As can would be seen, working in GN Dashboard follows the same procedures regardless of the problem type. That means you have the same set of steps when modelling with Genetic Programming or Neural Networks. In fact GN Dashboard contains the same set of input dialogs when you try to solve Traveling Salesman Problem with Genetic Algorithm or if you try to solve handwriting recognition by using Backpropagation Neural Networks. All learning algorithms within GN Dashboard share the same UI.
Besides parameters specific to learning algorithm, GN Dashboard provides set of parameters which control the way of how iteration process should terminates as well as how iteration process should be processed by means of parallelization to use the multicore processors. During the problem searching GN Dashboard records the history, so you can see when the best solution is found, how much time pass since last iteration process start, or how much time is remain to finish currently running iteration process.
Due to the fact that GP is the method which requires lot of processing time, GN Dashboard provides parallelization, which speed up the process of searching. Enabling or disabling the parallelization processing is just a click of the button.
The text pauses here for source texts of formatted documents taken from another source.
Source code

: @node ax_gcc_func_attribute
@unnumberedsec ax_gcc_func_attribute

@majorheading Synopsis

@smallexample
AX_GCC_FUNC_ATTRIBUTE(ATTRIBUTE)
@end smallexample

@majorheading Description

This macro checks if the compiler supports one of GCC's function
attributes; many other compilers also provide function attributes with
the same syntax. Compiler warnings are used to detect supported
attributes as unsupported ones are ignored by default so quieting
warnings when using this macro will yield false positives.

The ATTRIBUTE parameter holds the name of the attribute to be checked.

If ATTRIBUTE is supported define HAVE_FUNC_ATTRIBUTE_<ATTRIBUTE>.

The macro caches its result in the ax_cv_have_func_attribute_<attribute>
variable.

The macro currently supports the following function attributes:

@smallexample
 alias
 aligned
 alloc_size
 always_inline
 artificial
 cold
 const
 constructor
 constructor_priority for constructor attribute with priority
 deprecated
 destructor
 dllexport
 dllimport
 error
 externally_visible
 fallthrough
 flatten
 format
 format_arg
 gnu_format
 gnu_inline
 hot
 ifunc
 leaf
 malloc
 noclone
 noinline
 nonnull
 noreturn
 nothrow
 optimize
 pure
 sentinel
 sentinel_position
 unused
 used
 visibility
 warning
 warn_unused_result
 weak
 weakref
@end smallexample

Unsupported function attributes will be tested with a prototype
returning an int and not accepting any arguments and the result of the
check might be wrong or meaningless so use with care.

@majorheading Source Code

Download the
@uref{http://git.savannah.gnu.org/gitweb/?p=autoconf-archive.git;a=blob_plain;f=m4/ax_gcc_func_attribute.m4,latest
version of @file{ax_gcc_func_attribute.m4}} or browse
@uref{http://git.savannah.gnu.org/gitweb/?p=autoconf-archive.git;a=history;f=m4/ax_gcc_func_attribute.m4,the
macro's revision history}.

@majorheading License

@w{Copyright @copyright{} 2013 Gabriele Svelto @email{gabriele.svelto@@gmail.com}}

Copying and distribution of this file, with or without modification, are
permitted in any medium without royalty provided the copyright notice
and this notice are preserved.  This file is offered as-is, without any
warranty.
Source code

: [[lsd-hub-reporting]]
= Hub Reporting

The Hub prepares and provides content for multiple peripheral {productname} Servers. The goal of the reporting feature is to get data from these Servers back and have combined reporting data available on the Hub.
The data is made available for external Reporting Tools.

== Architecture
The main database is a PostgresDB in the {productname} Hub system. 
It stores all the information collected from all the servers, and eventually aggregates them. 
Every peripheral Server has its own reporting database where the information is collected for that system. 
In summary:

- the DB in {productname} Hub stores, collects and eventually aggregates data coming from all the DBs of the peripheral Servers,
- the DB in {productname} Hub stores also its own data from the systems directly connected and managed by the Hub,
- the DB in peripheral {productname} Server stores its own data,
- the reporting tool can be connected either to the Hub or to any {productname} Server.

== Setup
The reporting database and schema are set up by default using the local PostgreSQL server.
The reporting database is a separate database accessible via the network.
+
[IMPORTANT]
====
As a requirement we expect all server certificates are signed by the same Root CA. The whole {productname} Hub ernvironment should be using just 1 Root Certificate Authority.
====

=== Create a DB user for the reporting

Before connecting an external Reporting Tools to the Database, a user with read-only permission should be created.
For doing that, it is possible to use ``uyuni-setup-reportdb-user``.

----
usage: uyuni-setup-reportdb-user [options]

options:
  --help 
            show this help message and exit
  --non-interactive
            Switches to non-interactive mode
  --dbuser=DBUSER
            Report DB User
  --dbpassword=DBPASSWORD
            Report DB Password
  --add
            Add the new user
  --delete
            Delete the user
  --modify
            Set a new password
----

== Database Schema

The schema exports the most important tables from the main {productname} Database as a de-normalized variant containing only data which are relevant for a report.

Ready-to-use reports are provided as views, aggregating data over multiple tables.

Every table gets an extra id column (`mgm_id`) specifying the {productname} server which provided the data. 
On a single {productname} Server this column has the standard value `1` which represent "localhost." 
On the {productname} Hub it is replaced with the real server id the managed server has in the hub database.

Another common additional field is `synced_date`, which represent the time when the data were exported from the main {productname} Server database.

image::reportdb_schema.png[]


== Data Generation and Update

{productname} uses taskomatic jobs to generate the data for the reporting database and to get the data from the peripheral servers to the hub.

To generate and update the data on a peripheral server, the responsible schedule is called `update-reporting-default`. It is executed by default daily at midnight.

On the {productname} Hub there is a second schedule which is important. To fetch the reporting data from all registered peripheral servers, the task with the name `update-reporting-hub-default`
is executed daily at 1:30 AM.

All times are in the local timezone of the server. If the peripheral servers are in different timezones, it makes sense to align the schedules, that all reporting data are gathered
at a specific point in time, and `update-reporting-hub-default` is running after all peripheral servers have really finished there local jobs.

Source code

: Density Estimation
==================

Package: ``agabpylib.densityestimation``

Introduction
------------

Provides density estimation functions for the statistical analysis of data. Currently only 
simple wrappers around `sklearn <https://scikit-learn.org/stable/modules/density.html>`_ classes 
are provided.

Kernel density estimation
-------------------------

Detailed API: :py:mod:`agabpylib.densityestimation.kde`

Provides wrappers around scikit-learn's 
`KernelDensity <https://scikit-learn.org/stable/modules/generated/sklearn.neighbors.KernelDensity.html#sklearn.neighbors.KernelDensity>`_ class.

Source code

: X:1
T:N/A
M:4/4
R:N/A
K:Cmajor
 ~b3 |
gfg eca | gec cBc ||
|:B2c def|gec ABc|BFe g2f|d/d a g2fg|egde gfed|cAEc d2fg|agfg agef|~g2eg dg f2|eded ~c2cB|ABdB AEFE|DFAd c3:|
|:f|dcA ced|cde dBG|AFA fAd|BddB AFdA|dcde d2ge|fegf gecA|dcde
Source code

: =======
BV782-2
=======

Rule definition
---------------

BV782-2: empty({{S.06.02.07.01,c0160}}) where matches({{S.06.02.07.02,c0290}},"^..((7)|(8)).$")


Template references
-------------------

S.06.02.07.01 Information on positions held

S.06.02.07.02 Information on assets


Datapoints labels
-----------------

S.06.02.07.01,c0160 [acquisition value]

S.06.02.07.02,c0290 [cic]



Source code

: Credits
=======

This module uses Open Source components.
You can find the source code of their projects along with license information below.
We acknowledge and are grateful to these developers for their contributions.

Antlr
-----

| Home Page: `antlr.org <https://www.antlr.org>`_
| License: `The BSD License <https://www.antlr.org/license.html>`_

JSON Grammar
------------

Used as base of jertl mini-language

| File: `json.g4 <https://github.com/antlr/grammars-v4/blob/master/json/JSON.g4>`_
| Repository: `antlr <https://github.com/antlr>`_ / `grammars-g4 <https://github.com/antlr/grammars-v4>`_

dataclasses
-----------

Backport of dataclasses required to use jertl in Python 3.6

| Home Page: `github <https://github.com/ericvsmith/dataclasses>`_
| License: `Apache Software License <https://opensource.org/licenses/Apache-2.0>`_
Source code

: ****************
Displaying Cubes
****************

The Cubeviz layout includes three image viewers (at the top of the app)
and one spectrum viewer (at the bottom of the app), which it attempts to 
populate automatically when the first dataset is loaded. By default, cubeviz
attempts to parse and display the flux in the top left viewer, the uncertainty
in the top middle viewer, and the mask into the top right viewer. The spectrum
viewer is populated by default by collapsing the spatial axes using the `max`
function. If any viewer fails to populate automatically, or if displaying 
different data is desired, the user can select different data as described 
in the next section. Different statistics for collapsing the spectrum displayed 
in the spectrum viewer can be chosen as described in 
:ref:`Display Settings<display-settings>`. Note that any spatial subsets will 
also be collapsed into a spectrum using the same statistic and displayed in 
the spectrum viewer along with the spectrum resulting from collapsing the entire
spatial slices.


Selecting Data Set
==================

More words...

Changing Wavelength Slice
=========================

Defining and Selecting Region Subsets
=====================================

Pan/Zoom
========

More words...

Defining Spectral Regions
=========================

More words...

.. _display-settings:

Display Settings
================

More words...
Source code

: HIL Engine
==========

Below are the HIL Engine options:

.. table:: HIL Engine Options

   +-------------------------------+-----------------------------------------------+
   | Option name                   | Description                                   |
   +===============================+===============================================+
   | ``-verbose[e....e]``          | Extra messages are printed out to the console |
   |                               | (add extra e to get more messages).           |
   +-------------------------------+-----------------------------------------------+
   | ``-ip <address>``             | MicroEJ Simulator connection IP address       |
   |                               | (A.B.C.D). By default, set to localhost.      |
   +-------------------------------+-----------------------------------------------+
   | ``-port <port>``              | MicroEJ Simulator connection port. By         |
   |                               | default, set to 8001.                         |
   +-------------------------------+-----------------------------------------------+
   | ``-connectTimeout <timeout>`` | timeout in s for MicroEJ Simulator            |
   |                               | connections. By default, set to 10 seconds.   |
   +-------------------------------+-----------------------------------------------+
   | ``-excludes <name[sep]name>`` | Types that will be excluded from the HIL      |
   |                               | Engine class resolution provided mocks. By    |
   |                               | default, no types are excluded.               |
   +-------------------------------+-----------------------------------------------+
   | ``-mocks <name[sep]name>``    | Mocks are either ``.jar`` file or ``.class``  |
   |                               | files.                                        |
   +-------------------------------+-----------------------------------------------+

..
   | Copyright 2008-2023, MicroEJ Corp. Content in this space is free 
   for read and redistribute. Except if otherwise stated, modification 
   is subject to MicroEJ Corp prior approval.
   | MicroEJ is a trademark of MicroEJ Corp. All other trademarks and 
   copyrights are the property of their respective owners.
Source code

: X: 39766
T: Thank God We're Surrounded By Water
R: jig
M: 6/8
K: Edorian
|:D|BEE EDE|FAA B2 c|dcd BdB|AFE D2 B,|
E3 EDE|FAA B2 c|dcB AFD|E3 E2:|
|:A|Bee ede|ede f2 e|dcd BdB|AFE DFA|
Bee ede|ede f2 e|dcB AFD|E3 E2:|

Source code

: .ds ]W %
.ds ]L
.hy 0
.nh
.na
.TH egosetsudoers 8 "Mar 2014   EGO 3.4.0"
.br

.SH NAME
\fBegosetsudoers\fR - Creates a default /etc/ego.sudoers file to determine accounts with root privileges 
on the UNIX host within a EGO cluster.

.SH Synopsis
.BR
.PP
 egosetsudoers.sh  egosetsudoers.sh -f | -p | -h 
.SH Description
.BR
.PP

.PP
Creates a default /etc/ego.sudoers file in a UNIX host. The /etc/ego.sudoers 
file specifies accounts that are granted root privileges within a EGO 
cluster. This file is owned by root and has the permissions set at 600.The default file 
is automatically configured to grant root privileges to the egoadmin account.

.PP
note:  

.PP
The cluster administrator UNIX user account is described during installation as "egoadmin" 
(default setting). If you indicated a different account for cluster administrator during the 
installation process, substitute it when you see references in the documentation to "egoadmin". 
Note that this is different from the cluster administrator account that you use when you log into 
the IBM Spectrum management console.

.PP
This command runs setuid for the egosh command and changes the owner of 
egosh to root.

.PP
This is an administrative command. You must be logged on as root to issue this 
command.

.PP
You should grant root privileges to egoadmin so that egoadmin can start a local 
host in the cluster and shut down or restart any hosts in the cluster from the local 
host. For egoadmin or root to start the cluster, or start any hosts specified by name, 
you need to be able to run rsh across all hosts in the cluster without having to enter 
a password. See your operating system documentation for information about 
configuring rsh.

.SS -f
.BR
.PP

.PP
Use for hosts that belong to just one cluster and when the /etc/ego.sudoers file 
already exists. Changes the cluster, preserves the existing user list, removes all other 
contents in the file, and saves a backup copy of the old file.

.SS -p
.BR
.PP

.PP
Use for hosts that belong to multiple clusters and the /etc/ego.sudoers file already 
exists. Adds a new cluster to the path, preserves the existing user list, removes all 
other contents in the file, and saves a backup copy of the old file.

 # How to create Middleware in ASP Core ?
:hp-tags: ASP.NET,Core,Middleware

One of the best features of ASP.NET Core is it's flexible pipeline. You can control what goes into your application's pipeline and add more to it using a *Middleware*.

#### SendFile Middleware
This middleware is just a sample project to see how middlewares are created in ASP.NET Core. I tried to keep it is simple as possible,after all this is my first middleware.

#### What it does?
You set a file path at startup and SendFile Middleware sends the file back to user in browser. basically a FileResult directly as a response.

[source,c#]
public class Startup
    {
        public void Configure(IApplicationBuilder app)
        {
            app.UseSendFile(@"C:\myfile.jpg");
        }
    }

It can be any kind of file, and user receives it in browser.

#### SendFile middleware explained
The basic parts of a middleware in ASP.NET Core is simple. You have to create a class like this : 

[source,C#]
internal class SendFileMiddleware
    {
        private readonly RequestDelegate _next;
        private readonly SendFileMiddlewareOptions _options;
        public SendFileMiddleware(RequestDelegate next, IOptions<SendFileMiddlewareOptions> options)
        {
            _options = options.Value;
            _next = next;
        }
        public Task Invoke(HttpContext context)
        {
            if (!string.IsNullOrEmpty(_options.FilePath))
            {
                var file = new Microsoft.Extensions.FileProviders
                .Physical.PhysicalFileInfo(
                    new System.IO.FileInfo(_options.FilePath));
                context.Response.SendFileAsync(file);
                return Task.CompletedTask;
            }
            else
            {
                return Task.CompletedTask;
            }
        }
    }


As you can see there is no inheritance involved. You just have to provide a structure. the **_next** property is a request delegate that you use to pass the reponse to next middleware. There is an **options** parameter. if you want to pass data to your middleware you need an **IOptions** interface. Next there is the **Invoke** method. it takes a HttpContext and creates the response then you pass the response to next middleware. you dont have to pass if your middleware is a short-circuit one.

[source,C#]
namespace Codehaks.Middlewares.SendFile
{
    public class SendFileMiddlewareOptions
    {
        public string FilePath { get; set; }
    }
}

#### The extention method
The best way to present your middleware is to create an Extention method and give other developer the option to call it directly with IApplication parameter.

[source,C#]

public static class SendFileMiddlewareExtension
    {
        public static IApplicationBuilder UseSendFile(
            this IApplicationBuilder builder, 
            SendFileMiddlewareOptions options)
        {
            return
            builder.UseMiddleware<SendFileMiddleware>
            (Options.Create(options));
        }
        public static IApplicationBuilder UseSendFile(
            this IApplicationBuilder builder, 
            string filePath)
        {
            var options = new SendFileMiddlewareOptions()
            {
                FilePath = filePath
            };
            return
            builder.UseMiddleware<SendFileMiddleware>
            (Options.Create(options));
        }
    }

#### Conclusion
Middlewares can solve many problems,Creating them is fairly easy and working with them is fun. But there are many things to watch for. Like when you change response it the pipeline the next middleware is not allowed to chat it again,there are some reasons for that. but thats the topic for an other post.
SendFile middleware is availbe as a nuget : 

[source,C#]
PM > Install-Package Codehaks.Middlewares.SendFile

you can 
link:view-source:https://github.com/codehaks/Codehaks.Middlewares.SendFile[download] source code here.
BAOA (Big Data Online Analysis)
BAOA is the most popular for data stream mining. It includes a collection of machine learning algorithms (classification, regression, clustering, outlier detection, concept drift detection and recommender systems) and tools for evaluation.
BAOA (Big Data On-line Analysis) is a framework for data stream mining. It includes tools for evaluation and a collection of machine learning algorithms. The goal of BAOA is a benchmark framework for running experiments in the data stream mining context by proving
- storable settings for data streams (real and synthetic) for repeatable experiments
- a set of existing algorithms and measures form the literature for comparison and
- an easily extendable framework for new streams, algorithms and evaluation methods.
The workflow in BAOA follows the simple schema depicted below: first a data stream (feed, generator) is chosen and configured, second an algorithm (e.g. a classifier) is chosen and its parameters are set, third the evaluation method or measure is chosen and finally the results are obtained after running the task.
To run an experiment using BAOA, the user can choose between a graphical user interface (GUI) or a command line execution. BAOA currently supports stream classification, stream clustering, outlier detection, change detection and concept drift and recommender systems. We are working on extending BAOA to support other mining tasks on data streams.